**Work instruction**: Copy out the items below, substituting "ausverkauft" for each occurrence of "nicht lagernd" and leaving everything else as it is.

Stored data entries
******

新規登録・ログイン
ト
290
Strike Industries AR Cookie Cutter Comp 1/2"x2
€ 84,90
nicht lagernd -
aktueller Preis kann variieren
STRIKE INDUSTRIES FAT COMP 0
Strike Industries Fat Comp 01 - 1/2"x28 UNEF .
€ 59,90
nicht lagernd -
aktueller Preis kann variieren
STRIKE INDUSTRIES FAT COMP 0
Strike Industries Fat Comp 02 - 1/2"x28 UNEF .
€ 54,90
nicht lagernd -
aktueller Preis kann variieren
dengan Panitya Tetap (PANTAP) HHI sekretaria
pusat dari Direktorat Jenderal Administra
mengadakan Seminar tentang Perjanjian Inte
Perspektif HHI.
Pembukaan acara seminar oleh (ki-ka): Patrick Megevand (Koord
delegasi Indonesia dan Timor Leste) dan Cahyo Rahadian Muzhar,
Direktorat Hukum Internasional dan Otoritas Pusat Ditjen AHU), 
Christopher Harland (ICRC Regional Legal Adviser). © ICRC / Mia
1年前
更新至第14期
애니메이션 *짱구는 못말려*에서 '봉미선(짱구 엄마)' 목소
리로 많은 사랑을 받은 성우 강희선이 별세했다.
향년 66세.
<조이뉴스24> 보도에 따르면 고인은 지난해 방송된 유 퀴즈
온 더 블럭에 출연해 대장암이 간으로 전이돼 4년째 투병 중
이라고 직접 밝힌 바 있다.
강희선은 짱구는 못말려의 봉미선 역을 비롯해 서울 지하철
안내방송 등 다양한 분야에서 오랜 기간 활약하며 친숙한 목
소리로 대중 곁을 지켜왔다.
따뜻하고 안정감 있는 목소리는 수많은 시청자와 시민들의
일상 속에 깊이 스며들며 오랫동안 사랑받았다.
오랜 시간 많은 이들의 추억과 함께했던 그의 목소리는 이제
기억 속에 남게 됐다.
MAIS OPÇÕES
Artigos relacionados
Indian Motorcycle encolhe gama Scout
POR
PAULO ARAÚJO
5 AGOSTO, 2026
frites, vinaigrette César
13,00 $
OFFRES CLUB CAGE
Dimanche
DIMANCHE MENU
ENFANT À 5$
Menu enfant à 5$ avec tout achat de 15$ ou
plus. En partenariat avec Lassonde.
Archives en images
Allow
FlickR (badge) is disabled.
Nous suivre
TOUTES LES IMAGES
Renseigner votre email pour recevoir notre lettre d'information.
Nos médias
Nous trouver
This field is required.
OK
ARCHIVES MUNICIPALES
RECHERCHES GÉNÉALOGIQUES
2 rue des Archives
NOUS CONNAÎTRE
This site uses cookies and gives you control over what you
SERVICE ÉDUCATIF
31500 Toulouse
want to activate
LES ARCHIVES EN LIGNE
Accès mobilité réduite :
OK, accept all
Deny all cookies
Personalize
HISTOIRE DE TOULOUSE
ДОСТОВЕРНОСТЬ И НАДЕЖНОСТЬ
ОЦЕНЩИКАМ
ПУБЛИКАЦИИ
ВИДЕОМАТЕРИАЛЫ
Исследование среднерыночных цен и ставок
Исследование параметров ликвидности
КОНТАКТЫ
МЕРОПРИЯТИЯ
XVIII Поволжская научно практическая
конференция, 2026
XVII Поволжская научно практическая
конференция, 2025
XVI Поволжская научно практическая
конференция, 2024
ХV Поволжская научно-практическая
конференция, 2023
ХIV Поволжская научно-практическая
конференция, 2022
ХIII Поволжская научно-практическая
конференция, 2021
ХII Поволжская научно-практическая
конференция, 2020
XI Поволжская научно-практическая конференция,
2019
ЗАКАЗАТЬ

******

**Exercise response**:
新規登録・ログイン
ト
290
Strike Industries AR Cookie Cutter Comp 1/2"x2
€ 84,90
ausverkauft -
aktueller Preis kann variieren
STRIKE INDUSTRIES FAT COMP 0
Strike Industries Fat Comp 01 - 1/2"x28 UNEF .
€ 59,90
ausverkauft -
aktueller Preis kann variieren
STRIKE INDUSTRIES FAT COMP 0
Strike Industries Fat Comp 02 - 1/2"x28 UNEF .
€ 54,90
ausverkauft -
aktueller Preis kann variieren
dengan Panitya Tetap (PANTAP) HHI sekretaria
pusat dari Direktorat Jenderal Administra
mengadakan Seminar tentang Perjanjian Inte
Perspektif HHI.
Pembukaan acara seminar oleh (ki-ka): Patrick Megevand (Koord
delegasi Indonesia dan Timor Leste) dan Cahyo Rahadian Muzhar,
Direktorat Hukum Internasional dan Otoritas Pusat Ditjen AHU), 
Christopher Harland (ICRC Regional Legal Adviser). © ICRC / Mia
1年前
更新至第14期
애니메이션 *짱구는 못말려*에서 '봉미선(짱구 엄마)' 목소
리로 많은 사랑을 받은 성우 강희선이 별세했다.
향년 66세.
<조이뉴스24> 보도에 따르면 고인은 지난해 방송된 유 퀴즈
온 더 블럭에 출연해 대장암이 간으로 전이돼 4년째 투병 중
이라고 직접 밝힌 바 있다.
강희선은 짱구는 못말려의 봉미선 역을 비롯해 서울 지하철
안내방송 등 다양한 분야에서 오랜 기간 활약하며 친숙한 목
소리로 대중 곁을 지켜왔다.
따뜻하고 안정감 있는 목소리는 수많은 시청자와 시민들의
일상 속에 깊이 스며들며 오랫동안 사랑받았다.
오랜 시간 많은 이들의 추억과 함께했던 그의 목소리는 이제
기억 속에 남게 됐다.
MAIS OPÇÕES
Artigos relacionados
Indian Motorcycle encolhe gama Scout
POR
PAULO ARAÚJO
5 AGOSTO, 2026
frites, vinaigrette César
13,00 $
OFFRES CLUB CAGE
Dimanche
DIMANCHE MENU
ENFANT À 5$
Menu enfant à 5$ avec tout achat de 15$ ou
plus. En partenariat avec Lassonde.
Archives en images
Allow
FlickR (badge) is disabled.
Nous suivre
TOUTES LES IMAGES
Renseigner votre email pour recevoir notre lettre d'information.
Nos médias
Nous trouver
This field is required.
OK
ARCHIVES MUNICIPALES
RECHERCHES GÉNÉALOGIQUES
2 rue des Archives
NOUS CONNAÎTRE
This site uses cookies and gives you control over what you
SERVICE ÉDUCATIF
31500 Toulouse
want to activate
LES ARCHIVES EN LIGNE
Accès mobilité réduite :
OK, accept all
Deny all cookies
Personalize
HISTOIRE DE TOULOUSE
ДОСТОВЕРНОСТЬ И НАДЕЖНОСТЬ
ОЦЕНЩИКАМ
ПУБЛИКАЦИИ
ВИДЕОМАТЕРИАЛЫ
Исследование среднерыночных цен и ставок
Исследование параметров ликвидности
КОНТАКТЫ
МЕРОПРИЯТИЯ
XVIII Поволжская научно практическая
конференция, 2026
XVII Поволжская научно практическая
конференция, 2025
XVI Поволжская научно практическая
конференция, 2024
ХV Поволжская научно-практическая
конференция, 2023
ХIV Поволжская научно-практическая
конференция, 2022
ХIII Поволжская научно-практическая
конференция, 2021
ХII Поволжская научно-практическая
конференция, 2020
XI Поволжская научно-практическая конференция,
2019
ЗАКАЗАТЬ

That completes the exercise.